Gazeta da Torre
O casamento infantil ainda é uma realidade comum em
diversos países, inclusive no Brasil, onde a prática é permitida pela Lei
13.811, que estabeleceu a idade mínima legal para o matrimônio em 16 anos, com
autorização dos pais do adolescente. Um levantamento da Associação Nacional dos
Registradores de Pessoas Naturais (Arpen) apontou que, em 2023, foram
realizados no País mais de 2 mil casamentos envolvendo menores.
Os números colocam o Brasil na sexta posição no ranking
de países com maior número de casamentos infantis, de acordo com a ONG Girls
not Brides, com 2,2 milhões de meninas menores de idade casadas ou em união
estável, o que representa aproximadamente 36% da população feminina brasileira
abaixo dos 18 anos. Os cinco países na frente do Brasil no ranking são Índia,
Bangladesh, China, Indonésia e Nigéria.
Segundo o juiz titular da Segunda Vara Criminal da
Infância e da Juventude de São Carlos e professor da Faculdade de Direito de
Ribeirão Preto (FDRP) da USP, Cláudio do Prado Amaral, “o fenômeno do casamento
infantil acontece em todo o globo, mas obviamente com menor incidência em
países ricos, porque a base desse fenômeno são situações socioeconômicas”. O
professor diz ainda que “não existe um fator determinante” para o casamento
infantil, pois é produto de um complexo de fatores. “O casamento infantil é um
fenômeno complexo que parte da extrema pobreza, da desigualdade e da violência
de gênero.”
Outro ponto destacado por Amaral é que o casamento
infantil faz com que as adolescentes, principais vítimas desse tipo de união,
percam vínculos familiares e comunitários. “Quando uma adolescente se une
maritalmente a um maior de 18 anos, uma série de vínculos comunitários que ela
tinha até então ficam em segundo plano”, diz o professor, e continua: “o
direito à convivência comunitária é indissociável da convivência familiar.

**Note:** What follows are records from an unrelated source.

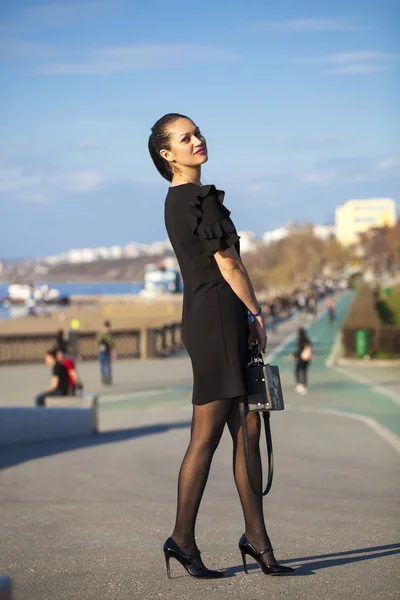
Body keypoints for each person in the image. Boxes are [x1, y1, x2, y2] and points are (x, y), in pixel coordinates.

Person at [148, 113, 294, 579]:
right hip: (216, 320)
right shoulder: (194, 198)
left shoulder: (182, 200)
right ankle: (182, 539)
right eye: (184, 138)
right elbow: (228, 264)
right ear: (167, 155)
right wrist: (255, 311)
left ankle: (258, 540)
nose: (197, 140)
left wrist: (243, 317)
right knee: (206, 436)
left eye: (197, 132)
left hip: (216, 318)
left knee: (247, 429)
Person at [290, 328, 313, 395]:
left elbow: (300, 351)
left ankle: (299, 384)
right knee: (304, 371)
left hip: (301, 359)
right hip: (307, 359)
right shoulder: (307, 340)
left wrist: (294, 355)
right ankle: (305, 384)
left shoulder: (301, 341)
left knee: (297, 371)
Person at [96, 321, 116, 385]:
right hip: (102, 352)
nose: (106, 328)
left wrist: (113, 352)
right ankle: (104, 379)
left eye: (107, 327)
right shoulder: (100, 333)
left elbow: (112, 343)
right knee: (102, 366)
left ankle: (108, 380)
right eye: (105, 327)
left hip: (108, 352)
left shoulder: (110, 334)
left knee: (108, 366)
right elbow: (98, 342)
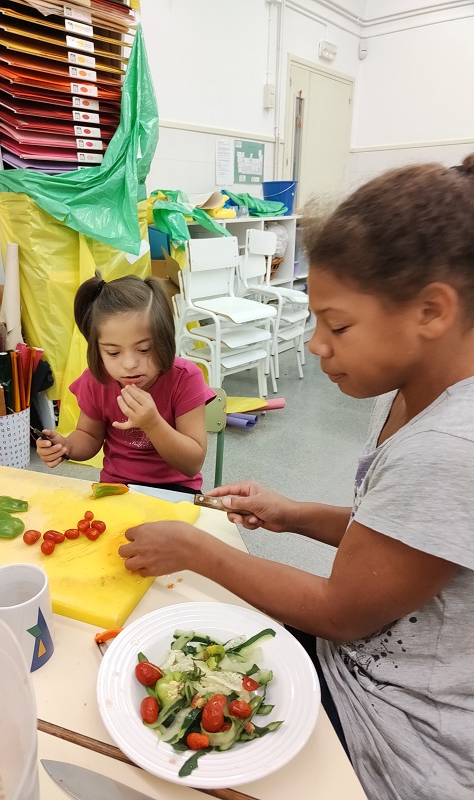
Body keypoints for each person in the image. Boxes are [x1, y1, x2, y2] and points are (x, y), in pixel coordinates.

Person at [118, 155, 474, 800]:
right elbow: (397, 538)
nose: (315, 344)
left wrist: (197, 549)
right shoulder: (408, 391)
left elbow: (341, 612)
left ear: (431, 311)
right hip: (358, 667)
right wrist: (294, 514)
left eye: (338, 326)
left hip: (396, 729)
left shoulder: (449, 448)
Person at [36, 273, 215, 493]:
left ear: (165, 340)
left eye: (144, 349)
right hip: (117, 486)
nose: (130, 364)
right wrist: (66, 446)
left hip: (176, 490)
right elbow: (89, 436)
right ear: (97, 350)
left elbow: (192, 464)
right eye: (113, 353)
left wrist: (152, 424)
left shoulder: (185, 378)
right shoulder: (97, 380)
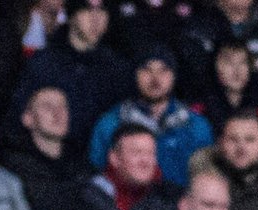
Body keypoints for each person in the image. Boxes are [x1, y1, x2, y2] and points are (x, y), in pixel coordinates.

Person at [7, 0, 135, 164]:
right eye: (87, 10)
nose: (95, 18)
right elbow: (19, 117)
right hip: (46, 164)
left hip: (100, 165)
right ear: (72, 15)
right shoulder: (44, 63)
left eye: (102, 11)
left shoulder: (117, 69)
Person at [87, 42, 213, 188]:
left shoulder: (196, 125)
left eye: (164, 70)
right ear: (135, 74)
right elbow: (96, 176)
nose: (155, 78)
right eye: (146, 69)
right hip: (124, 208)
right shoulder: (111, 123)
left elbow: (206, 180)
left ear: (174, 76)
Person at [2, 86, 90, 210]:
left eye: (63, 107)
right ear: (27, 118)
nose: (57, 113)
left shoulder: (83, 165)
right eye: (47, 107)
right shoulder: (10, 167)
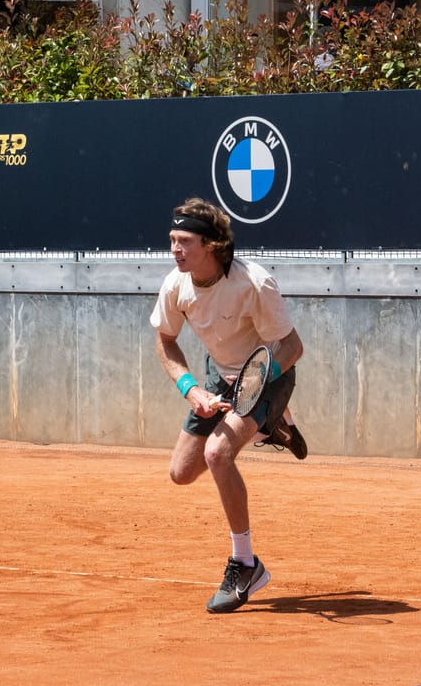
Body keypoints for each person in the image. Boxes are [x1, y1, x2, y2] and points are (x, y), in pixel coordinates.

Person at [150, 197, 307, 614]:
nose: (175, 249)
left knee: (217, 453)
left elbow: (293, 347)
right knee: (181, 473)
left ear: (212, 245)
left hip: (271, 373)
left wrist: (257, 382)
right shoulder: (175, 286)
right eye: (172, 240)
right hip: (220, 376)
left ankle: (245, 563)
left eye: (184, 241)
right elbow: (165, 341)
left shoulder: (254, 283)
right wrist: (190, 388)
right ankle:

Vínculos com amigas, primas, parentes mais ou menos próximos e a própria escola
ficam em segundo plano”.
Formação
O professor destaca, ainda, que “quando falamos de
adolescentes, nós estamos falando de pessoas ainda em formação”. Ele diz também
que “quando falamos em desenvolvimento humano, não nos referimos apenas ao
desenvolvimento físico, estrutural e morfológico. Nos referimos principalmente
ao fato dos adolescentes ainda não terem formado completamente o córtex pré-frontal,
que desempenha um papel importante no controle das emoções e do comportamento,
o que explica as reações por vezes impulsivas, pouco pensadas e pouco
refletidas dos adolescentes”.
Por conta do processo de formação dos jovens, o docente
afirma que a autorização do casamento pelos pais deve ser algo bastante
pensado. “Como os jovens ainda são muito guiados pelo sistema límbico, que é o
conjunto de estruturas cerebrais que processa as emoções, e pouco pelo sistema
do córtex pré-frontal, eles têm dificuldades de adequação comportamental e
social. Por isso, o papel dos pais em autorizar o casamento deve ser algo bem
refletido, ponderado e, eu diria, até estudado com o apoio de profissionais.”
Amaral diz também que o casamento “não se trata de algo banal, pelo contrário,
é uma decisão grave que implica para o restante da vida dessa jovem”.
Crime
Apesar da idade mínima permitida para o casamento no
Brasil ser de 16 anos e qualquer união realizada antes disso ser
desconsiderada, o relacionamento de adultos a partir de 18 anos com crianças e
adolescentes existe, e é um crime. “A maior preocupação que eu verifico é que a
união com crianças menores de 14 anos acontece”, garante o professor. Amaral
também relembra que “toda relação sexual, mesmo que consentida, entre um maior
de 18 anos e uma menor de 14 anos é um crime chamado estupro de vulnerável”.
A pena para quem pratica o estupro de vulnerável, ou
seja, para o adulto que mantenha relações com uma adolescente menor de 14 anos,
mesmo que consentida, é de oito a 15 anos de reclusão, no entanto a pena pode
ser aumentada em casos de lesão corporal grave, passando a ser de 10 a 20 anos
e, no caso de morte da vítima, de 12 a 30 anos.